[Object state change records]
--------------------------------

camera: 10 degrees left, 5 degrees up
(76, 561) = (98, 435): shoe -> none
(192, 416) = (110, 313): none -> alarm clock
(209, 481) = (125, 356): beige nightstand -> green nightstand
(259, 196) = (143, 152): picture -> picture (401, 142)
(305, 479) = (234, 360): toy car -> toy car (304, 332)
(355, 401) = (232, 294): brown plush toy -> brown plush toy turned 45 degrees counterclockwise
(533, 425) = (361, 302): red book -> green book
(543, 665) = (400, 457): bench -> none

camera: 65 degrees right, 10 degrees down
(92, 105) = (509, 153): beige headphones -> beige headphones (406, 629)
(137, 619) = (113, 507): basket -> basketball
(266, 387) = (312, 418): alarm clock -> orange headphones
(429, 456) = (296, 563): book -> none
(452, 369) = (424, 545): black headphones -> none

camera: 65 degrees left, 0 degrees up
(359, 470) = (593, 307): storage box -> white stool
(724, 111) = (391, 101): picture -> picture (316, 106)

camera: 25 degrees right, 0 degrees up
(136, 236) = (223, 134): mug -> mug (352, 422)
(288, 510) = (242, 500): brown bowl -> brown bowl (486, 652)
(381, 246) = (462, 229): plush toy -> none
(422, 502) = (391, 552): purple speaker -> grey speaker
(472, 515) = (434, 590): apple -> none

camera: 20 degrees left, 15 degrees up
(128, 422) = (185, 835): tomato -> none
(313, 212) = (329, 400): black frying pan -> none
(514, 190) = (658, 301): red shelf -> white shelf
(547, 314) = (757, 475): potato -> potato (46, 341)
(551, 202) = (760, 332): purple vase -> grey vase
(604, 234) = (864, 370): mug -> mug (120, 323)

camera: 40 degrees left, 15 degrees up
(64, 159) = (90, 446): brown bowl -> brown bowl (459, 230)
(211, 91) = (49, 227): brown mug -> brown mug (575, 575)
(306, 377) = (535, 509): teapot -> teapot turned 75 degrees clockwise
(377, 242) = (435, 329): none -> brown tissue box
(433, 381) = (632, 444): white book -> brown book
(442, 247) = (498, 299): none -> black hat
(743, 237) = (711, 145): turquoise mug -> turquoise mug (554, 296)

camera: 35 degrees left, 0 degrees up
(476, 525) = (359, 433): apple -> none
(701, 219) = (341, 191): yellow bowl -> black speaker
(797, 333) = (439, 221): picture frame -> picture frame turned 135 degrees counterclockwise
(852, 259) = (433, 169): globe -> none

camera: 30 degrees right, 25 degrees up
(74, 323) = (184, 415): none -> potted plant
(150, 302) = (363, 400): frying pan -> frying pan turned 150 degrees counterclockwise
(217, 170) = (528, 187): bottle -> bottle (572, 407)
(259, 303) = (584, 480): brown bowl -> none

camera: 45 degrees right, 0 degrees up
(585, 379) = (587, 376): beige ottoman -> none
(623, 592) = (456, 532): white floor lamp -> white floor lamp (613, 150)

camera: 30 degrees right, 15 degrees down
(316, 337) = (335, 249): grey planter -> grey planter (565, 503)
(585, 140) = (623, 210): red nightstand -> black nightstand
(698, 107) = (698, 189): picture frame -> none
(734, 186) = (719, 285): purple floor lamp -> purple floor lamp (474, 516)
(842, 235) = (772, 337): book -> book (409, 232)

--------------------------------

» **The task**: In the entries above, find the line with "(306, 377) = (535, 509): teapot" and the line with "(476, 525) = (359, 433): apple -> none", then set down exactly those two and every line between them, nothing else.

» **Solution for this problem**:
(306, 377) = (535, 509): teapot -> teapot turned 75 degrees clockwise
(377, 242) = (435, 329): none -> brown tissue box
(433, 381) = (632, 444): white book -> brown book
(442, 247) = (498, 299): none -> black hat
(743, 237) = (711, 145): turquoise mug -> turquoise mug (554, 296)

camera: 35 degrees left, 0 degrees up
(476, 525) = (359, 433): apple -> none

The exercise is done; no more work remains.